The evaluation is part of the airline's plans for the five-year period ending in 2040. "Our communication with COMAC began last year, deepened further in the second quarter of this year, and we will continue to evaluate the C919 as a potential candidate for Malaysia Airlines’ future fleet."
The group is currently focused on the larger C919 narrow-body aircraft, though Ismail emphasized a cautious approach as the airline continues its post-pandemic recovery. “Any business decision must consider innovation, safety, airworthiness certification, operational feasibility, and most importantly, commercial value,” he said, adding that a final decision “may be made around 2026.”
Ismail said the airline has not yet inquired about delivery timelines or visited COMAC’s facilities.
Industry-Wide Delays
Malaysia Airlines’ evaluation of new manufacturers comes amid widespread aircraft delivery delays affecting global carriers. “We are facing delivery delays for all aircraft models, ranging from three to six months,” Ismail said, attributing the setbacks to ongoing supply chain disruptions. “Honestly, original equipment manufacturers need to do better.”
The delays extend to engine maintenance, with overhauls that normally take about two months now stretching up to a year. This includes engines from Rolls-Royce and Pratt & Whitney, though GE is doing much better now, he said.
“I want to praise GE because they understand customer needs,” Ismail said, adding that the American conglomerate has worked very closely with MAG, significantly improving engine turnaround times.

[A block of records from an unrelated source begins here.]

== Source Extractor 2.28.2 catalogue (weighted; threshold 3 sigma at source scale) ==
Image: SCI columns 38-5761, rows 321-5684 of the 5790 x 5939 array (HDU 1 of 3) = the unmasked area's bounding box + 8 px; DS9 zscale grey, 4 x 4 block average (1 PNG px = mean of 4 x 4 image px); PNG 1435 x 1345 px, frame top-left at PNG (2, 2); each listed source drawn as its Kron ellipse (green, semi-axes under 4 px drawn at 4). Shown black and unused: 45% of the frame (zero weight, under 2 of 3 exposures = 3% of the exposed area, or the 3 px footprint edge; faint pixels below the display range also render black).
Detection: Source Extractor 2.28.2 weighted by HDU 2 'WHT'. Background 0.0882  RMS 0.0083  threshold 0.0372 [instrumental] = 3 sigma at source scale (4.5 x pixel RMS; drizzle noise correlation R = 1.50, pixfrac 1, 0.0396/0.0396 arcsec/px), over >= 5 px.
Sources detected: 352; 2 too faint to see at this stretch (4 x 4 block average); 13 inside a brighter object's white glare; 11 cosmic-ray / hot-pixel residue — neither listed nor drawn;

Ismail does not expect the situation to improve soon. “In my crystal ball -- not soon. Maybe in three to five years,” he told Yicai, citing geopolitical tensions, material shortages from the war in Ukraine, and a post-pandemic loss of skilled labor as major factors.

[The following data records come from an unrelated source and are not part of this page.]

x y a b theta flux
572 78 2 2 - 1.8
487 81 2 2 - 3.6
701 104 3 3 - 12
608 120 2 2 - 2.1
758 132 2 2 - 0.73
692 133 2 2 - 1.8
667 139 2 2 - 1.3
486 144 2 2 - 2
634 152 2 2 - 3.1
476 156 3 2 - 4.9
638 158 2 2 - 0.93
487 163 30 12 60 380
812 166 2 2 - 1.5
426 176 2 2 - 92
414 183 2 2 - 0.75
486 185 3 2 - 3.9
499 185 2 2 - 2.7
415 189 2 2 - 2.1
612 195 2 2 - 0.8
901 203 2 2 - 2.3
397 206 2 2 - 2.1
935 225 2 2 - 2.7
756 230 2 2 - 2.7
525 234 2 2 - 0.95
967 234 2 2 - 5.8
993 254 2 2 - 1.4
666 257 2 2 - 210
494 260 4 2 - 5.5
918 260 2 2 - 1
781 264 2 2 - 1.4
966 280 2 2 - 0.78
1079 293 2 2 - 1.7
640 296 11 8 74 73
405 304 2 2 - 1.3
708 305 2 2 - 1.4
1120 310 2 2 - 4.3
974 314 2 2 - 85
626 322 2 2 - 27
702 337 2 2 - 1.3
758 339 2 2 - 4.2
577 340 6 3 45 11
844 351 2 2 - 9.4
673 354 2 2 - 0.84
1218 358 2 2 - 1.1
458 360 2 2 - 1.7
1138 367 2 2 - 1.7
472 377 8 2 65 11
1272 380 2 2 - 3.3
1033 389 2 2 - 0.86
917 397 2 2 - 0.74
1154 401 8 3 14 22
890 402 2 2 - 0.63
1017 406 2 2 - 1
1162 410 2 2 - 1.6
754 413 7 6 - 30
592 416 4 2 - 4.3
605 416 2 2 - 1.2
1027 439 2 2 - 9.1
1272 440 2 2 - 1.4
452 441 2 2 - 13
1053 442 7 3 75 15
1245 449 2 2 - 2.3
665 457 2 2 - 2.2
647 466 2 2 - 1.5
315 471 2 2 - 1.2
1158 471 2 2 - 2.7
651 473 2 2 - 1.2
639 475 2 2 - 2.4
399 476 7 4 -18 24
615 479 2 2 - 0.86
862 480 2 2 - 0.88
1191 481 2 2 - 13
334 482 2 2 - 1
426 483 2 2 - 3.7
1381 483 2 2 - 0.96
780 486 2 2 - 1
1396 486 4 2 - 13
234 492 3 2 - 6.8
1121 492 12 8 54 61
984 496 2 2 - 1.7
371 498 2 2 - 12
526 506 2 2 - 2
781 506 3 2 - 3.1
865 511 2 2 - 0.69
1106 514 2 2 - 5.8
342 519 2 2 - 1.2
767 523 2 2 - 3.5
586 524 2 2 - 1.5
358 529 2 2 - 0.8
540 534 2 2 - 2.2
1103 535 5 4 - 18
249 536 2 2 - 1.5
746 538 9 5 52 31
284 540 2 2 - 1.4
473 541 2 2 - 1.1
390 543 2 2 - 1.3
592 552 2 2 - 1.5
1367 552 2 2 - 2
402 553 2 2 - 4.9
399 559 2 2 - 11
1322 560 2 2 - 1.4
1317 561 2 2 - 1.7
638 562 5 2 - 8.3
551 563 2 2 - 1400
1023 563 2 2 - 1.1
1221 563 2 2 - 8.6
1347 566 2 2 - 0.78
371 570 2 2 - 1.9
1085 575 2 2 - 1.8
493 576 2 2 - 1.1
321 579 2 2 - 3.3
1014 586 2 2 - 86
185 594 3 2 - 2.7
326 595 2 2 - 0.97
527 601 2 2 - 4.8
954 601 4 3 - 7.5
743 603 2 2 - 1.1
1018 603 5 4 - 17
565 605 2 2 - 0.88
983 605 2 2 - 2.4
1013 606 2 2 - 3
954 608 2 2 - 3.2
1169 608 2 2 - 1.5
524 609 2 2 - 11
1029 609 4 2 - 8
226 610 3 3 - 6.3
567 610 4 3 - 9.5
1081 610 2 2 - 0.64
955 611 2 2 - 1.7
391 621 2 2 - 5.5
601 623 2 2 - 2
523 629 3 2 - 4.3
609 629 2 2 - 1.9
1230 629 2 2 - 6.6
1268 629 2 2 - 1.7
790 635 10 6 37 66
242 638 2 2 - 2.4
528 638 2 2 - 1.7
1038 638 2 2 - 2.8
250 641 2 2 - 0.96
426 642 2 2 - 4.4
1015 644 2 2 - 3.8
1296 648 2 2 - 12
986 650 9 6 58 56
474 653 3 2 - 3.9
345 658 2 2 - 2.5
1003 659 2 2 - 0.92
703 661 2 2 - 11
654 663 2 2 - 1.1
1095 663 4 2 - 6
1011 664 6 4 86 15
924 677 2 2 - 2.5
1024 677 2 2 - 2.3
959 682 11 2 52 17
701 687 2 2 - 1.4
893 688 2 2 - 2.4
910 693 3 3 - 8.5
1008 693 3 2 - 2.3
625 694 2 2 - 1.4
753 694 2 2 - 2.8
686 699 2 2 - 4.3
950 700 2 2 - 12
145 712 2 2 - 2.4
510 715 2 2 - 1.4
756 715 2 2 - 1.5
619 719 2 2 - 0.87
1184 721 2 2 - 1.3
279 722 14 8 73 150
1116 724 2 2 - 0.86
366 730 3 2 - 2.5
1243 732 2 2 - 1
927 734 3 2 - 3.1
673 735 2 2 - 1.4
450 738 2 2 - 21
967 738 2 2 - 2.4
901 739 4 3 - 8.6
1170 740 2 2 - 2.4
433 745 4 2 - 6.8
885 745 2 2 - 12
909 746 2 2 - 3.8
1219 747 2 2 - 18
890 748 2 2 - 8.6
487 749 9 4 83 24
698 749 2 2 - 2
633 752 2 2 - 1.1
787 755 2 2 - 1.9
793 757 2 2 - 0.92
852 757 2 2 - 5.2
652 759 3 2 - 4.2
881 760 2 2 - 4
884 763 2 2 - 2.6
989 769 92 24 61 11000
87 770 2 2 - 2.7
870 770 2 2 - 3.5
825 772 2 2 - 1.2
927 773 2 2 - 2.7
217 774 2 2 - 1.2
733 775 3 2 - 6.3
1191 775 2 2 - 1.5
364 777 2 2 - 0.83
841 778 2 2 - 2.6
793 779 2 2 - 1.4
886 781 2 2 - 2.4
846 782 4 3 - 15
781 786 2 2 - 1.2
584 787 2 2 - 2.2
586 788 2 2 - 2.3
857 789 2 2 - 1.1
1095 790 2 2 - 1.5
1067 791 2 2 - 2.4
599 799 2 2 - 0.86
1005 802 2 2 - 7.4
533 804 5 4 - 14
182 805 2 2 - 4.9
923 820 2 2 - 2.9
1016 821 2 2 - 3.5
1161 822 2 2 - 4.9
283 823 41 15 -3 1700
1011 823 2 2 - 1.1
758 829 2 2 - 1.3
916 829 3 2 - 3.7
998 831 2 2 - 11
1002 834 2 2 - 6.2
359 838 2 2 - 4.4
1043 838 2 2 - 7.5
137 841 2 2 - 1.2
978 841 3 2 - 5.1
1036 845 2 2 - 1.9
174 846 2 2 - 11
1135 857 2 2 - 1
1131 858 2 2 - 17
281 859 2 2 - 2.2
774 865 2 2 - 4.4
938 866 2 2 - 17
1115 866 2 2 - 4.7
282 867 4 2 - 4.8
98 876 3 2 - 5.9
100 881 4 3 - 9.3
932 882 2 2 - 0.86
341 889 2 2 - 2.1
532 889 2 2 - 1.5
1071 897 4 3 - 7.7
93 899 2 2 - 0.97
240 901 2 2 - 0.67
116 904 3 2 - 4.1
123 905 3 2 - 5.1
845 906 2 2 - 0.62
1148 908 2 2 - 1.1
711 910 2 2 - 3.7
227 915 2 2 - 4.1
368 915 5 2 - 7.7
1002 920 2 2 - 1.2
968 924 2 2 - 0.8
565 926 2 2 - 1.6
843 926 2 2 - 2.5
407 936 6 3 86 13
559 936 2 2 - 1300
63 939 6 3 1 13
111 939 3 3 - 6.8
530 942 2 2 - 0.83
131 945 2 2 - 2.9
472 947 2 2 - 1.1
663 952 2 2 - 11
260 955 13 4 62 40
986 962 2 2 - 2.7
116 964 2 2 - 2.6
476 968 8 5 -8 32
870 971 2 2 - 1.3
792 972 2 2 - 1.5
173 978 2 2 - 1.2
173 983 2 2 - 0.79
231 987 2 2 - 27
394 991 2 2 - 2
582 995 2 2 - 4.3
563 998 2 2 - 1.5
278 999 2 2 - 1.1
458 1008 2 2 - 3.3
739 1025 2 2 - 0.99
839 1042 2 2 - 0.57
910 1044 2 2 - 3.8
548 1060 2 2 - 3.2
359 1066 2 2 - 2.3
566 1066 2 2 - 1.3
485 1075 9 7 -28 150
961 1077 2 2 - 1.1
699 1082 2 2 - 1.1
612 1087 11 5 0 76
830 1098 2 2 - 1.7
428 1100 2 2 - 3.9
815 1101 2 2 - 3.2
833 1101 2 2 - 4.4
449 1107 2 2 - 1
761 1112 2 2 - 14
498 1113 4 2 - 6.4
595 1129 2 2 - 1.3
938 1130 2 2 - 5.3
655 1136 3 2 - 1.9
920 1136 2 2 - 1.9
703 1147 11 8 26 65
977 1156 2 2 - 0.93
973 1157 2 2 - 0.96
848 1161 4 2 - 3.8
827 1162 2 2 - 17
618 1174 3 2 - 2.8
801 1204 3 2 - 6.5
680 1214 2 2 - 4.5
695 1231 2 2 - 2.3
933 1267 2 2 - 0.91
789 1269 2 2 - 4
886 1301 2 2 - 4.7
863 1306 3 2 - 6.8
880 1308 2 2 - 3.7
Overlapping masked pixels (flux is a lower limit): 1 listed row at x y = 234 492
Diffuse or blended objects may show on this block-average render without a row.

Despite these challenges, he argued that OEMs could do more. “OEMs still have other ways to improve engine turnaround efficiency—for example, if maintenance that originally took 50 days is delayed due to raw materials, they should shorten the time as much as possible.”
Impact on China Recovery
These industry-wide delivery delays have also slowed Malaysia Airlines’ capacity recovery in China, despite passenger demand already returning to pre-pandemic levels. Ismail said current capacity stands at about 70 percent of pre-pandemic levels.
“We are adjusting our route network and hope to increase capacity on Chinese routes next year,” he said, adding that new A330neo deliveries could accelerate the recovery if they arrive on schedule.
The carrier plans to launch a Chengdu route in January 2026 and is also considering Shenzhen.
Despite capacity constraints, performance remains strong. Bookings from China during the recent Golden Week holiday rose 41 percent year on year, with an overall load factor of 82 percent and business class occupancy above 90 percent. Around 60 percent of passengers from China use Kuala Lumpur as a transit hub to destinations including Indonesia, the Maldives, and Australia.
This reflects a clear post-pandemic trend toward premium travel, Ismail observed. “The business class on Australian routes is often full,” the executive said. “I wanted to return to Malaysia tomorrow, but there were no business class seats available—I have to wait another day. That’s the real situation of growing premium demand.”